▶ [Work order] The expected output is a copy of every line in the records with the string "Vega".

▶ [Excerpted data]
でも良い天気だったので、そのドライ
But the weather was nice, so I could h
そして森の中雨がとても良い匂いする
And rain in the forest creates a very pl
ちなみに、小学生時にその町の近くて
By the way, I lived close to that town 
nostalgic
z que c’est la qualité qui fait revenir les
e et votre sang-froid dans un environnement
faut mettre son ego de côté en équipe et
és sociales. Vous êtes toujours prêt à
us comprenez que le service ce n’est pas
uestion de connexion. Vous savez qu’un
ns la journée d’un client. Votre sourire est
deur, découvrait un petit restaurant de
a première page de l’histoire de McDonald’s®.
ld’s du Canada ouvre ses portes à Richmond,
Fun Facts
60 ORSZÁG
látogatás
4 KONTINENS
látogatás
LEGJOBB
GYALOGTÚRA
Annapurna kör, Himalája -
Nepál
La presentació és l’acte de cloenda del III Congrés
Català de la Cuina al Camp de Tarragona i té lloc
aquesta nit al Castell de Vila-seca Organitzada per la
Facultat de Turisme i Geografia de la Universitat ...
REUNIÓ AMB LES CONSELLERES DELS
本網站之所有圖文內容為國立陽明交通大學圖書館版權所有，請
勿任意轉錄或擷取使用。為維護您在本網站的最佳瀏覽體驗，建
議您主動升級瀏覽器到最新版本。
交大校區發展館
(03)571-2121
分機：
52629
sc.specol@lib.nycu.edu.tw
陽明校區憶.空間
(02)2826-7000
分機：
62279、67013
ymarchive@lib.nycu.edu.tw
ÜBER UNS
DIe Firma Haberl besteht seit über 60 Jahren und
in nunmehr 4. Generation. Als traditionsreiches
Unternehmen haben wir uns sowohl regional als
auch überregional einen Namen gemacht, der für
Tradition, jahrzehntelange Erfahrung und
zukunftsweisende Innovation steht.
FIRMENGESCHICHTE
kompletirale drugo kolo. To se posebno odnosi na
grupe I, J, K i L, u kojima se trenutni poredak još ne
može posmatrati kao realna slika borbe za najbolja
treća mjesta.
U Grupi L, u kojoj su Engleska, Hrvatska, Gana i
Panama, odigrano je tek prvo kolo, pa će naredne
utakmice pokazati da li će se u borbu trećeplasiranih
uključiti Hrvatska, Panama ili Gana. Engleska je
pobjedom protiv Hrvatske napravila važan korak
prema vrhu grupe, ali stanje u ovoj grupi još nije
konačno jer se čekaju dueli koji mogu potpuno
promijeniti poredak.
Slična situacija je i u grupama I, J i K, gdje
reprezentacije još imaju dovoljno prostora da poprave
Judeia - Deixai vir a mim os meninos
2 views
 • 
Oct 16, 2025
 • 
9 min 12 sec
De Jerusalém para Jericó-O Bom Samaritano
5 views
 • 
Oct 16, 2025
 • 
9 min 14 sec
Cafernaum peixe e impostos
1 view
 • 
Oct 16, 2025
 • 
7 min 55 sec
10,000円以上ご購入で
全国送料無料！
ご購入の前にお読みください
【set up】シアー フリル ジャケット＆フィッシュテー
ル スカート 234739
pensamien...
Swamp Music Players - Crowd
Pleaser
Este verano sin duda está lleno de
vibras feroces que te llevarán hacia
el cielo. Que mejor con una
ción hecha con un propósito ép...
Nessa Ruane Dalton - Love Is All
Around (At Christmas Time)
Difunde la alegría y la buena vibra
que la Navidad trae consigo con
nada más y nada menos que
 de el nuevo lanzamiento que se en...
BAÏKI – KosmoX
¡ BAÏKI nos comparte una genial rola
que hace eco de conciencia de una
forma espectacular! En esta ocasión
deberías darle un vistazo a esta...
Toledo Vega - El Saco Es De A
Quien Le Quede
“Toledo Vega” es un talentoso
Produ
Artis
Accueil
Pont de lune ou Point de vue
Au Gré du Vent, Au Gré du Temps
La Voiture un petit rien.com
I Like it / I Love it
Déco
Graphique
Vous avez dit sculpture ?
--
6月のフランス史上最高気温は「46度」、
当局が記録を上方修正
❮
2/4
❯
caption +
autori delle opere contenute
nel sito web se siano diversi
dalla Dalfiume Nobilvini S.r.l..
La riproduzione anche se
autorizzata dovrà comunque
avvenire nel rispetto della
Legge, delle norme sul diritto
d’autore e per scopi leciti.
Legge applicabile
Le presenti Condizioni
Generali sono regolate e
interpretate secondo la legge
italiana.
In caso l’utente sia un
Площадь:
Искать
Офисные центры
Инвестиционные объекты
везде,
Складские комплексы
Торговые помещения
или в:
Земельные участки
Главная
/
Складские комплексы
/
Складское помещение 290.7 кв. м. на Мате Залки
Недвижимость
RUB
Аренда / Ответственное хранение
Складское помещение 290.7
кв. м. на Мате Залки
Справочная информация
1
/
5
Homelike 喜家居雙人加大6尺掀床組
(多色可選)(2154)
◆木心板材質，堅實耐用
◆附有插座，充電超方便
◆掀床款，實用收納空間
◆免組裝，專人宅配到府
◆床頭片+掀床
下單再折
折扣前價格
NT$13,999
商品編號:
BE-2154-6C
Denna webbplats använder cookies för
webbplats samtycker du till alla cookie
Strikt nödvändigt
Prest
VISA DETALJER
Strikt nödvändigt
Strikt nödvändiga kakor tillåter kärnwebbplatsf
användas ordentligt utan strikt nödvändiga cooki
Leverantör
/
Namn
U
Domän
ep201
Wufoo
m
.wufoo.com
--
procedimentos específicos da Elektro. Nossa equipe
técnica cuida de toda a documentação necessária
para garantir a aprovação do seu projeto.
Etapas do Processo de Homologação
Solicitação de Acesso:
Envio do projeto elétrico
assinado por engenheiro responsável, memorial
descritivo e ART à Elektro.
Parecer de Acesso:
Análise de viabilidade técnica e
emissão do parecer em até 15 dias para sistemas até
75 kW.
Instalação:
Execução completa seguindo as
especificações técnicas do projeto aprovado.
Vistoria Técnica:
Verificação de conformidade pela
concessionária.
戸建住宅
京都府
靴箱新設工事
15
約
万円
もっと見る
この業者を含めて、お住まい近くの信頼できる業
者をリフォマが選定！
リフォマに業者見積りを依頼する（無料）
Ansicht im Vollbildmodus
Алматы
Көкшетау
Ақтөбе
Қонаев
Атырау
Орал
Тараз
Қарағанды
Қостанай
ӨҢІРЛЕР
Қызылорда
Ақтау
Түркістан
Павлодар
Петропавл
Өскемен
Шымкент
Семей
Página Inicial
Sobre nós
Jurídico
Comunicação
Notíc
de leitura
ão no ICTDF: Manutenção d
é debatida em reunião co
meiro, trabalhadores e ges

▶ [Result]
Toledo Vega - El Saco Es De A
“Toledo Vega” es un talentoso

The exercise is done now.